I feel it is important to realize that the Jewish community, here and in Israel, is not homogeneous. There are many rabbis and other intellectuals that stand against Israel’s continued occupation and destruction of Gaza;   J Street, Jewish Voice for Peace, liberal journalists in the Israeli media, and Peace Now, to name a few.

Peter Maurer, president of the International Committee of the Red Cross, recently said, “I’ve never seen such massive destruction ever before.” There have been almost 2,000 civilian deaths, over 10,000 homes have been destroyed, with another 30,000 damaged. Gaza’s lone power plant was hit by Israeli missiles July 29, affecting sewage treatment, communications, refrigeration, healthcare and almost every aspect of daily life. Hundreds of schools, mosques, factories and farms have also been destroyed or damaged. And even before this attack, Gaza was still rebuilding from the Cast Lead offensive in 2009 and Pillar of Cloud in 2012.

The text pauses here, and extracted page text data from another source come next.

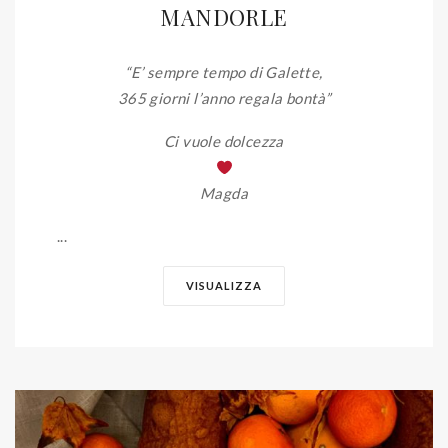
MANDORLE
“E’ sempre tempo di Galette,
365 giorni l’anno regala bontà”
Ci vuole dolcezza
Magda
...
VISUALIZZA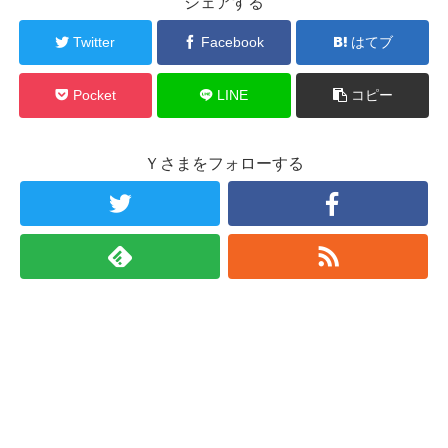
シェアする
Twitter
Facebook
はてブ
Pocket
LINE
コピー
Ｙさまをフォローする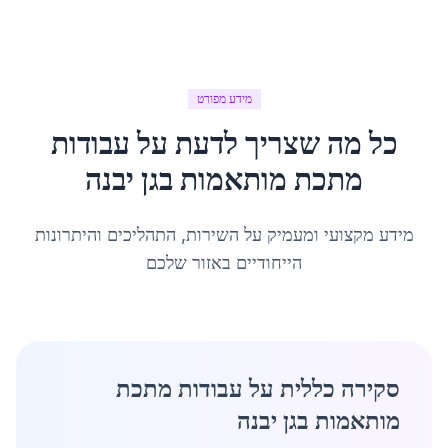
מידע מפורט
כל מה שצריך לדעת על
עבודות
מתכת מותאמות
ב
גן יבנה
מידע מקצועי ומעמיק על השירות, התהליכים והיתרונות
הייחודיים באזור שלכם
סקירה כללית על עבודות מתכת
מותאמות בגן יבנה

Before this crisis, Gaza had just 2,047 hospital beds. That’s roughly one for every five injured Palestinians. People are being discharged far earlier than they should be as even more critical patients come in. Medical supplies – including pain medication – are in extremely short supply. And of course those returning home to recover often have no home to go to, and almost all of them, certainly, face the same water and power crisis as they try to heal.

Collective punishment is immoral, as well as illegal under international law.  As Paul Waldman wrote in The American Prospect on July 18: “It has been said many times that no government would tolerate rockets being fired into its territory without a response, which is true. But those rockets do not grant Israel a pass from moral responsibility for what it does and the deaths it causes, any more than prior acts of terrorism have. In this as in so many conflicts, both sides – and those who defend each – try to justify their own abdication of human morality with a plea that what the other side has done or is doing is worse. We’ve heard that argument made before, and we’ll continue to hear it. But when we do, we should acknowledge it for what it is: no justification at all.”